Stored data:

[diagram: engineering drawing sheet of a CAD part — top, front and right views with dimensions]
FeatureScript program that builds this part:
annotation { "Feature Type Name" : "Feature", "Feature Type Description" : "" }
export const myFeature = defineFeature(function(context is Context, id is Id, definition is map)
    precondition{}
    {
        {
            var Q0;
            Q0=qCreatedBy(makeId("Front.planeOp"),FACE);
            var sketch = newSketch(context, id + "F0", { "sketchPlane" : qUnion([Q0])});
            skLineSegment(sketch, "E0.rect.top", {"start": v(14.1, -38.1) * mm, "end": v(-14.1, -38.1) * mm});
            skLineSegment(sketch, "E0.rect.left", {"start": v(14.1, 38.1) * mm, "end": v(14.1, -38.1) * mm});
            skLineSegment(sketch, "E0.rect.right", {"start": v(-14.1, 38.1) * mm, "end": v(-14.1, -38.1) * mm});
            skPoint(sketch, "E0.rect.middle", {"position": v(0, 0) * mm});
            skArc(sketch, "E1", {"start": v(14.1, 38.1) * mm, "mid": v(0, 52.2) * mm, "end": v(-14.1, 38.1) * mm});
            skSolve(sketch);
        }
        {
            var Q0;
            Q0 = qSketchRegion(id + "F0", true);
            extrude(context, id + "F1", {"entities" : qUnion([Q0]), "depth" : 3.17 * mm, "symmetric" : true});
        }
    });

DIRECTION: Arrange every line of the entries above as a JSON list of strings, one string per line, omitting any blank lines.

WRITTEN RESPONSE:
[
  "[diagram: engineering drawing sheet of a CAD part — top, front and right views with dimensions]",
  "FeatureScript program that builds this part:",
  "annotation { \"Feature Type Name\" : \"Feature\", \"Feature Type Description\" : \"\" }",
  "export const myFeature = defineFeature(function(context is Context, id is Id, definition is map)",
  "    precondition{}",
  "    {",
  "        {",
  "            var Q0;",
  "            Q0=qCreatedBy(makeId(\"Front.planeOp\"),FACE);",
  "            var sketch = newSketch(context, id + \"F0\", { \"sketchPlane\" : qUnion([Q0])});",
  "            skLineSegment(sketch, \"E0.rect.top\", {\"start\": v(14.1, -38.1) * mm, \"end\": v(-14.1, -38.1) * mm});",
  "            skLineSegment(sketch, \"E0.rect.left\", {\"start\": v(14.1, 38.1) * mm, \"end\": v(14.1, -38.1) * mm});",
  "            skLineSegment(sketch, \"E0.rect.right\", {\"start\": v(-14.1, 38.1) * mm, \"end\": v(-14.1, -38.1) * mm});",
  "            skPoint(sketch, \"E0.rect.middle\", {\"position\": v(0, 0) * mm});",
  "            skArc(sketch, \"E1\", {\"start\": v(14.1, 38.1) * mm, \"mid\": v(0, 52.2) * mm, \"end\": v(-14.1, 38.1) * mm});",
  "            skSolve(sketch);",
  "        }",
  "        {",
  "            var Q0;",
  "            Q0 = qSketchRegion(id + \"F0\", true);",
  "            extrude(context, id + \"F1\", {\"entities\" : qUnion([Q0]), \"depth\" : 3.17 * mm, \"symmetric\" : true});",
  "        }",
  "    });"
]